Sorry I forgot to mention that both the intake and exhaust go right from 2" to 3". If you look on page 15 of the manual, that's where it shows the install I performed.


----------



## kenmac (Feb 26, 2009)

I would connect vm to ps & see if the ps is dropping out. If not connect vm to limit. Something is dropping 24v to make it shut down


----------



## FTAJ (Nov 8, 2010)

did you check your gas pressure? what is your elevation? I had some of these models do this to me before but dont be alarmed its not a bad furnace its just to powerfull, let me know if you have access to a manometer and I will be happy to tell you the procedure to fix the problem


----------



## mattyb (Oct 30, 2010)

I did not check gas pressure. I don't have a manometer. I had heard that about these units that overall they're good but can be a little temperamental. 
@kenmac - I'll try that when I get home today to see what happens. A service tech. is supposed to come out today anyway so we'll see what happens. At this point I just want consistent heat.


----------



## mattyb (Oct 30, 2010)

It's official. The problem was a pressure switch. The service guy had a replacement in his truck and installed it and the furnace works like a charm. The bad switch, when put on a multi-meter, would just show open/close randomly. 

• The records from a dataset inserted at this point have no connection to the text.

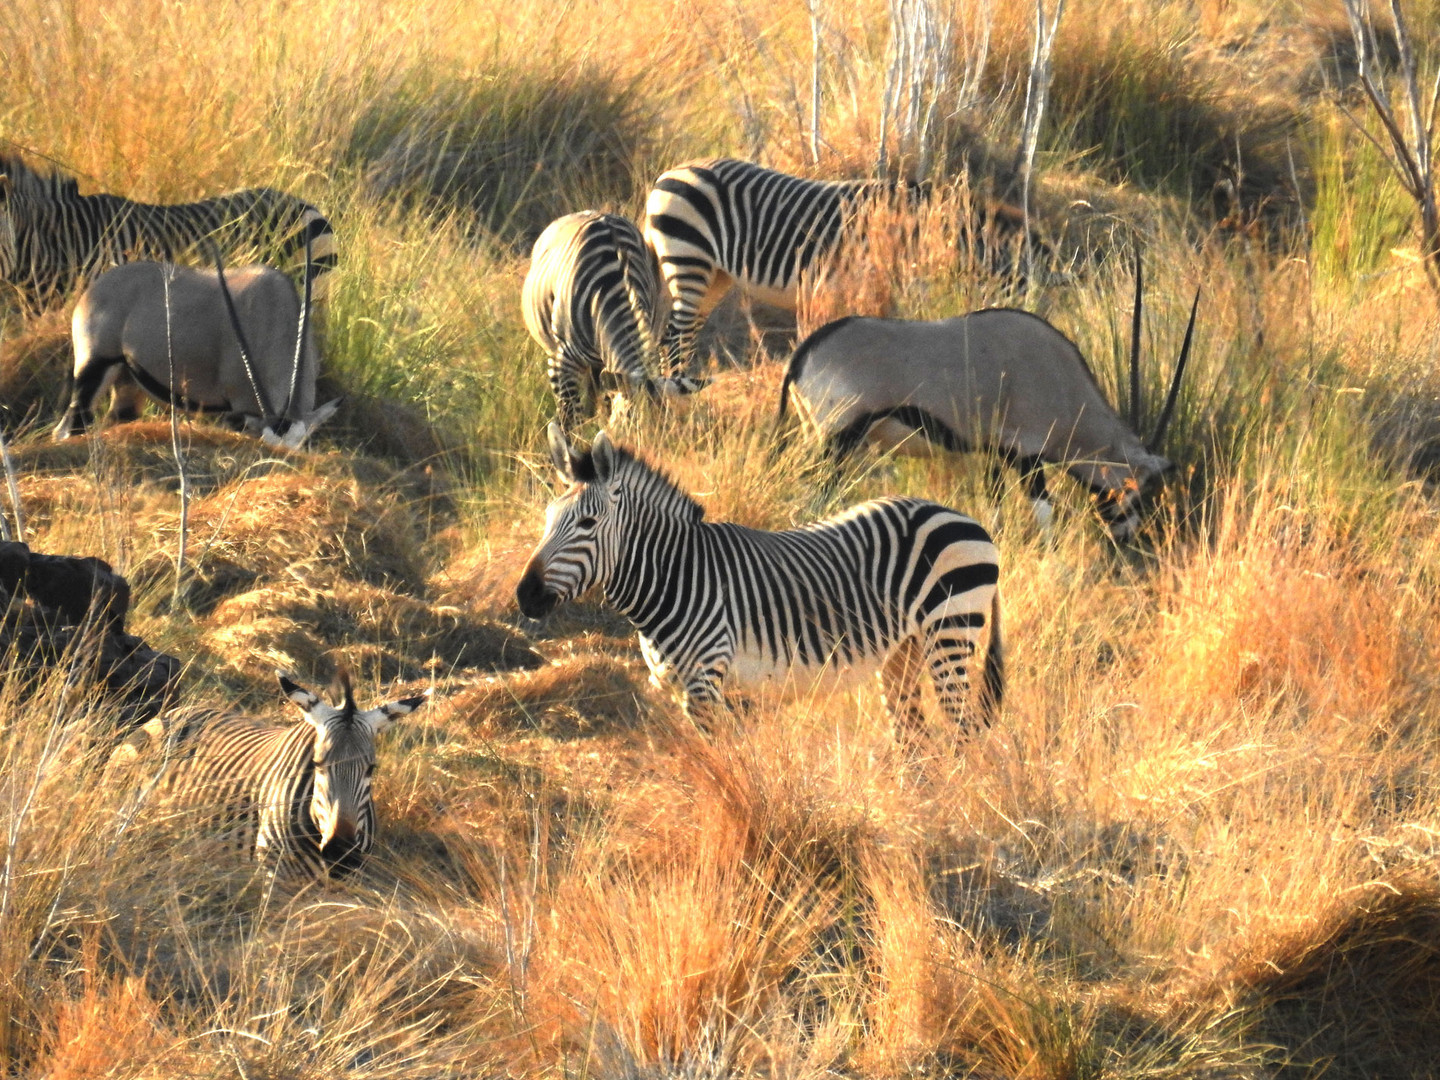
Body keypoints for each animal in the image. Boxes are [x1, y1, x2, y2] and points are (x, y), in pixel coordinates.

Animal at [515, 426, 1002, 743]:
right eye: (548, 516)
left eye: (587, 523)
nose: (525, 596)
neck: (676, 574)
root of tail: (968, 519)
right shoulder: (678, 687)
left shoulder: (705, 682)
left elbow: (715, 767)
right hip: (905, 650)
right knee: (917, 741)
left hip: (950, 632)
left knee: (963, 734)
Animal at [645, 154, 1036, 371]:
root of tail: (666, 175)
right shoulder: (882, 282)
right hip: (688, 258)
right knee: (673, 338)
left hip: (715, 274)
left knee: (683, 335)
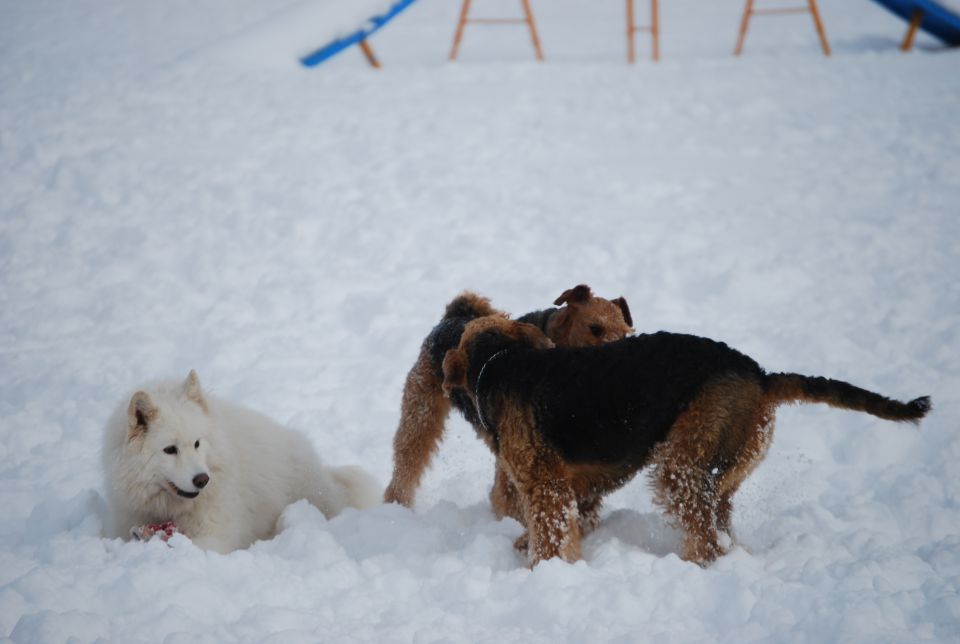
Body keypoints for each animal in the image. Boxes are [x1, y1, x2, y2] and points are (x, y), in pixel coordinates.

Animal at [442, 320, 928, 568]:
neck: (499, 362)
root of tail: (761, 375)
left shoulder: (545, 484)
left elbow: (551, 533)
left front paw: (543, 570)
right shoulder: (582, 482)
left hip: (681, 462)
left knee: (705, 536)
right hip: (728, 464)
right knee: (721, 526)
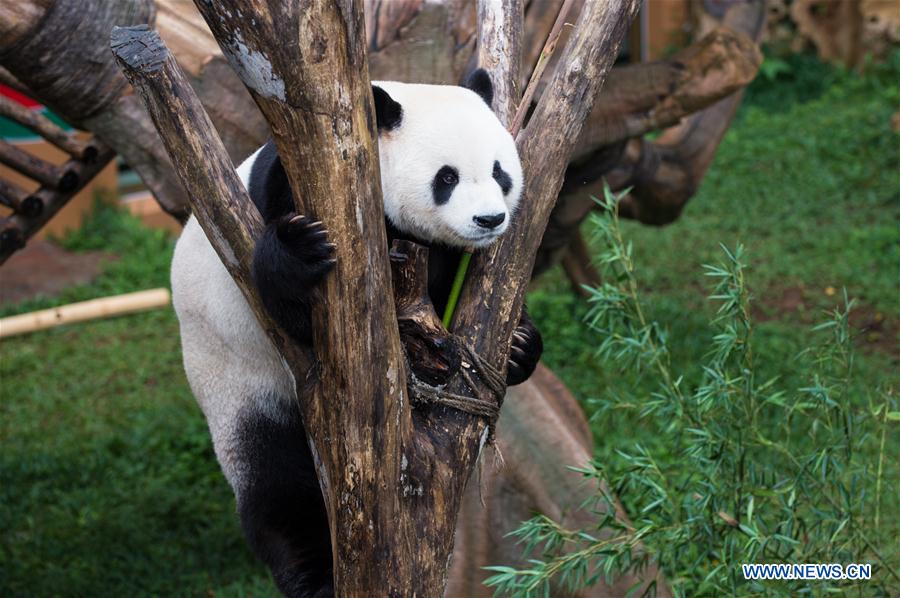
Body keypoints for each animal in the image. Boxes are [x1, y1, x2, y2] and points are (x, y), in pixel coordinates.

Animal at [170, 69, 543, 597]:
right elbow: (295, 310)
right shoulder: (296, 189)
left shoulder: (446, 256)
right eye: (446, 178)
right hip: (239, 385)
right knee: (278, 489)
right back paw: (315, 579)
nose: (489, 219)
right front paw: (302, 251)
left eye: (499, 172)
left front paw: (519, 347)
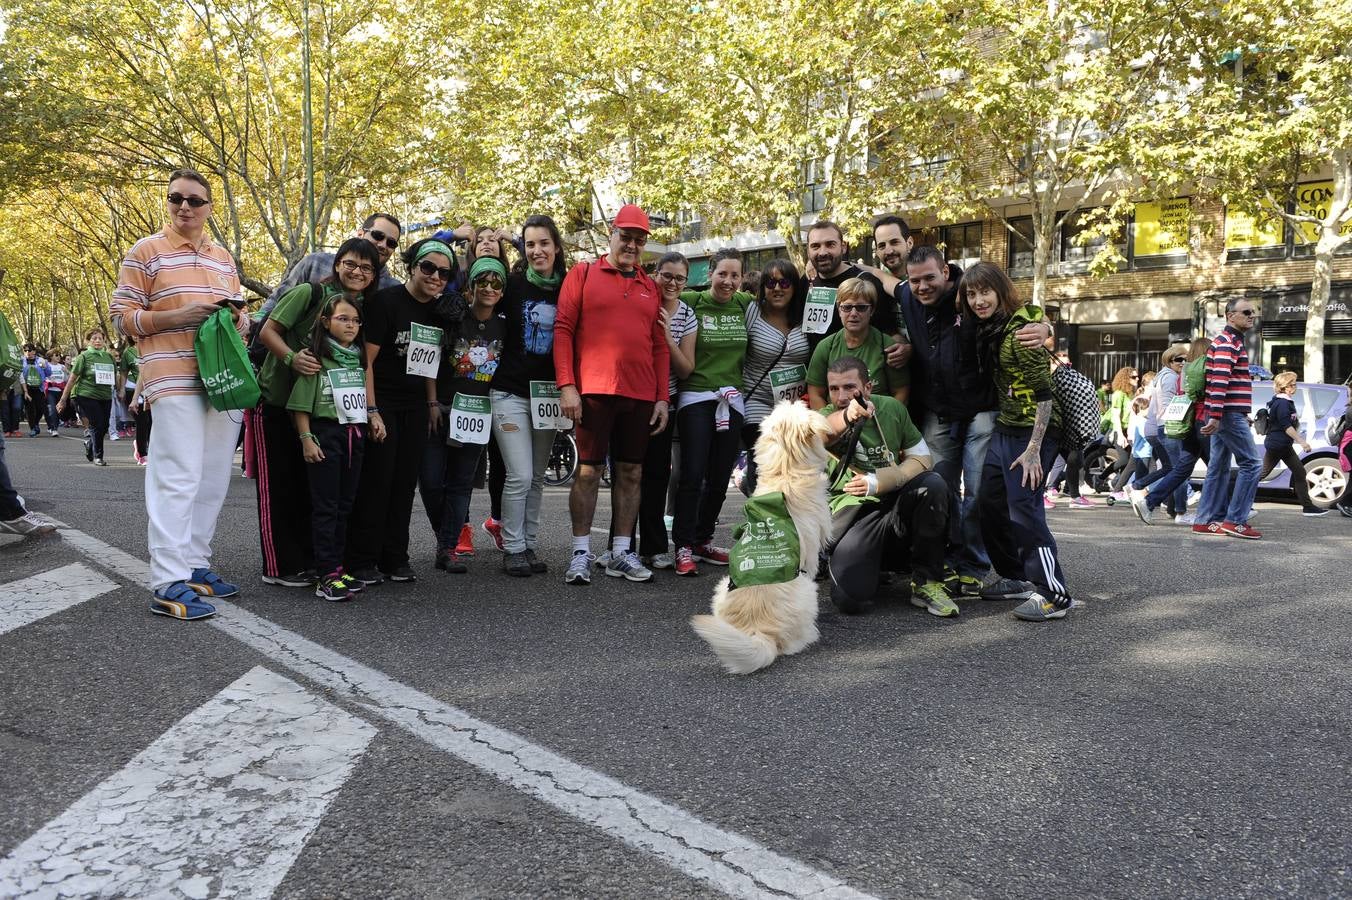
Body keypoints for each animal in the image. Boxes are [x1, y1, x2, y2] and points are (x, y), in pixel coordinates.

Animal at [697, 400, 832, 672]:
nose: (797, 399)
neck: (785, 472)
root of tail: (758, 632)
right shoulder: (811, 556)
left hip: (722, 587)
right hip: (807, 590)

I want to thank all of you for your help. Needless to say, I learned a heck of a lot more about my furnace through all of this.


----------



## yuri (Nov 29, 2008)

Yep, they will flutter quickly and the board needs time to recognize it. Glad it works. Make sure your bypass damper works properly and that you stay within the temp rise specs. Want to be 10 degF lower ideally. Long term slight overheating can wreck heat exchangers and collector boxes.


----------



## mikey101 (Oct 27, 2011)

*drain tube needs to be moved if furnace is set on side*



mattyb said:


> I just raised the pitch of it a bit to see if that would help but same result. Here are the pics.


 take hose ofinducer motor the one that drains to bottom go by longer hose you'll see plug in exiest from inducer motor take plug and put in hole on inducer motor drain water from inducer exiest to botom (your not drain condensation from pvc exiest properelly if you furnace is seting on it's left side waiter need to drain from pvc pipe down to pump if you dont under stand me i'm hard to keep up with I can send you a pic I've came acroos this problem about 15 times and it's always on goodman that are horizontal.and are not draining because they where installed incorect


----------